> _Given passage_
▬▬▬
A complex number \( z \) is generally written in the form:
\[
z = a + bi
\]
Where \( a \) and \( b \) are real numbers, and \( i \) (the imaginary unit) has the property that \( i^2 = -1 \). The real numbers \( a \) and \( b \) are called the real and imaginary parts of \( z = a + bi \), respectively.
The complex conjugate of \( z \) is denoted by \( \bar{z} \), and it is defined by:
\[
\bar{z} = a – bi
\]
Thus, \( a + bi \) and \( a – bi \) are conjugates of each other.
Two complex numbers are equal if and only if their corresponding real and imaginary parts are equal:
\[
a + bi = c + di \quad \text{if and only if} \quad a = c \text{ and } b = d
\]
1. Addition:
\[
(a + bi) + (c + di) = (a + c) + (b + d)i
\]
2. Subtraction:
\[
(a + bi) – (c + di) = (a – c) + (b – d)i
\]
3. Multiplication:
\[
(a + bi)(c + di) = (ac – bd) + (ad + bc)i
\]
4. Division:
\[
\frac{a + bi}{c + di} = \frac{(a + bi)(c – di)}{(c + di)(c – di)} = \frac{ac + bd}{c^2 + d^2} + \frac{bc – ad}{c^2 + d^2}i
\]
Real numbers can be represented by points on a line (the real line), and similarly, complex numbers can be represented by points in the plane (the Argand plane or Gaussian plane). The point \( (a, b) \) in the plane represents the complex number \( z = a + bi \).
▬▬▬
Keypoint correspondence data
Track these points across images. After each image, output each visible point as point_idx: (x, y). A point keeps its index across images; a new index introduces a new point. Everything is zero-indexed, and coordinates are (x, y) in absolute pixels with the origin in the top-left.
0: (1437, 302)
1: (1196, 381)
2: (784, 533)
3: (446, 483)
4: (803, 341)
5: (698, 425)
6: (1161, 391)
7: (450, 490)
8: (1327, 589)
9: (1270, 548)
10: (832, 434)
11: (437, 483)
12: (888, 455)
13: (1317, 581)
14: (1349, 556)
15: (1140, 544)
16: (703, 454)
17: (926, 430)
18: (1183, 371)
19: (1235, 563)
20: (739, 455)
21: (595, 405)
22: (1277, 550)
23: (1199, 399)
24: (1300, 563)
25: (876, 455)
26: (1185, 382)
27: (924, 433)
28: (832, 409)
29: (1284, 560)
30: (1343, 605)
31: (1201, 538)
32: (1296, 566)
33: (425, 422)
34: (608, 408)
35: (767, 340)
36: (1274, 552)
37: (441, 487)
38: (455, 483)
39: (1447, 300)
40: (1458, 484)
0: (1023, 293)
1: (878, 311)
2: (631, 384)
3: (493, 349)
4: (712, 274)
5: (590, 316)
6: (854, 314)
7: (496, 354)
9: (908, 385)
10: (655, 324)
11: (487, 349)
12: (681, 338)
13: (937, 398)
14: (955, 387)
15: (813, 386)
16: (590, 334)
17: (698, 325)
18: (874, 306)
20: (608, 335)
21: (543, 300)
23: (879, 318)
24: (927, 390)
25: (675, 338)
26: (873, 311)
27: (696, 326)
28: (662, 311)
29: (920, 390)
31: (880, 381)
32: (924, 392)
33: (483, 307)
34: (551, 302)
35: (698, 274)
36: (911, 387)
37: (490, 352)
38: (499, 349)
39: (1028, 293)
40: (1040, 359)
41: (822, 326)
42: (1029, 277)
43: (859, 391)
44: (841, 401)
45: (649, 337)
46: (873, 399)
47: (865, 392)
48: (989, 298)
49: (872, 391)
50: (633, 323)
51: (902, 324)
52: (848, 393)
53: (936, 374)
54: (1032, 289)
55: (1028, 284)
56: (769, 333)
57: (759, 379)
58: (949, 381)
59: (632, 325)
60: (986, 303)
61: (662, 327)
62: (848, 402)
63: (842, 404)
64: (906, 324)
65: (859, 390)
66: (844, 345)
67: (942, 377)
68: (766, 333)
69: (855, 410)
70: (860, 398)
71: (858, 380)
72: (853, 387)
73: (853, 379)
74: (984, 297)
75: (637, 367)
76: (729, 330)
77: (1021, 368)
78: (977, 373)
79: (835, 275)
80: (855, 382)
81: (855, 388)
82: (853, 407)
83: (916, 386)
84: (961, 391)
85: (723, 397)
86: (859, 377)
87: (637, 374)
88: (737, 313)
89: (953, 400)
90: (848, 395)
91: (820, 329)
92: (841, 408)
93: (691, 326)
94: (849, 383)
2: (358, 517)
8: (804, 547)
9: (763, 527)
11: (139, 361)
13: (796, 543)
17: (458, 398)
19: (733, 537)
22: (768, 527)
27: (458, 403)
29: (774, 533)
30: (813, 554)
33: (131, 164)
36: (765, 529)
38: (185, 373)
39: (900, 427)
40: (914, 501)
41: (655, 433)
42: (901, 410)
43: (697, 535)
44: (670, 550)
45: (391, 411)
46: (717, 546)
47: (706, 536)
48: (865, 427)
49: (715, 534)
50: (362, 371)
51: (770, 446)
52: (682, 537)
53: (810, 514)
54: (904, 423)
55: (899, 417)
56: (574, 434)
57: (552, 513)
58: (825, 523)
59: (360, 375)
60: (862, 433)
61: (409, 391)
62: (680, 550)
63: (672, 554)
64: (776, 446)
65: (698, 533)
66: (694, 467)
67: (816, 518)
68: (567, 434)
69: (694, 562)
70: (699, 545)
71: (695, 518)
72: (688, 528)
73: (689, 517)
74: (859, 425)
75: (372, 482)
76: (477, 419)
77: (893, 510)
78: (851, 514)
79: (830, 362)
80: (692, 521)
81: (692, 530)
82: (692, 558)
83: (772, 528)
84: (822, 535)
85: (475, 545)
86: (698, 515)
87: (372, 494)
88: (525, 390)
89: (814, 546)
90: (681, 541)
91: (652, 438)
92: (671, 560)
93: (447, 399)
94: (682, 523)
▬▬▬
> _Problems to solve_
[1] In the text on complex numbers, what two names are given for the plane where complex numbers are represented as points?
[2] Carry the text on complex numbers forward from its final sentence.

> _Exercise results_
[1] The Argand plane or the Gaussian plane.

[2]
The absolute value (or modulus) of a complex number \( z = a + bi \), written \( |z| \), is defined as:
\[
|z| = \sqrt{a^2 + b^2}
\]
A complex number \( z = a + bi \) can also be represented in polar form. Let \( r = |z| \) be the modulus of \( z \) and \( \theta \) be the argument (angle), then:
\[
z = r(\cos \theta + i \sin \theta)
\]
This is often written as:
\[
z = r e^{i \theta}
\]
Where \( r = \sqrt{a^2 + b^2} \) and \( \theta = \text{arg}(z) \).
For any real number \( n \), De Moivre’s theorem states that:
\[
(r e^{i \theta})^n = r^n e^{i n \theta}
\]
This can also be written as:
\[
(\cos \theta + i \sin \theta)^n = \cos (n \theta) + i \sin (n \theta)
\]
The \( n \)-th roots of a complex number \( z = r e^{i \theta} \) are given by:
\[
z^{1/n} = r^{1/n} \left[ \cos \left( \frac{\theta + 2k\pi}{n} \right) + i \sin \left( \frac{\theta + 2k\pi}{n} \right) \right]
\]
Where \( k = 0, 1, 2, \dots, n-1 \).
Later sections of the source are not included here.